在波士顿洛根国际机场,老刀马格特从行李传送带上抓下他的小手提箱。跟以往一样,他的行李差不多又是沿斜槽下来的最后一件。有人的包先下来,而老刀一辈子都不会遇上这种情况。这趟旅行他的包被检查托运了,因为他想带上他最喜欢的几把刀——以防万一——他不能在随身行李里带刀。

他寻找到地面换乘区的标志。他得坐上穿梭巴士去汽车租赁公司开走他租的中型轿车,然后赶往史密斯菲尔德。做完这些事大概得花上一小时二十分钟。他边走边从口袋里掏出手机,拨了他弟弟的号码。从昨天起这样打过不下二十次电话了。如果走运,迈克会回话,那老刀就可以立即调头回洛杉矶了。他讨厌马萨诸塞州。但当然啦,亲人终究是亲人,如果迈克遇到了麻烦,老刀就来帮他,但如果他没有……好吧,那就更好了。电话铃响了,他等着。最后,电话接通了,接到了他弟弟的语音邮箱上。

“迈克,”老刀说,“该死的快回电话,这是你最后的机会了。现在我要来找你。你最好还是死了,因为如果你只是在嗑药,爽得天昏地暗什么的,等我到了,你就会希望自己还是死了的好。”

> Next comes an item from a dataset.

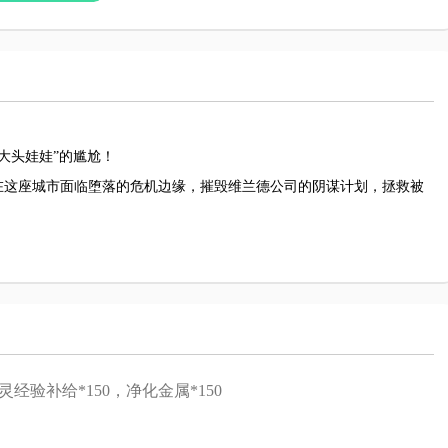
“大头娃娃”的尴尬！
在这座城市面临堕落的危机边缘，摧毁维兰德公司的阴谋计划，拯救被
灵经验补给*150，净化金属*150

他挂了电话,走进波士顿的夜色中。看到一辆赫兹公司的穿棱巴士车门正关上,接着车子开走。他看了看手表,另一辆几分钟后会来。不过他很生气,他错过了眼前的这一趟。他的心情一直就是这么不爽,因为他不得不离开妻女,错过马戏表演,飞数千英里到这里来,就仅仅为他该死的弟弟不回他的电话。

他希望迈克没死。如果死了,他也不知道能做什么。但要是情况相反,他还活着,接下来老刀就要猛踢他的屁股。现在,他心里正窝着火。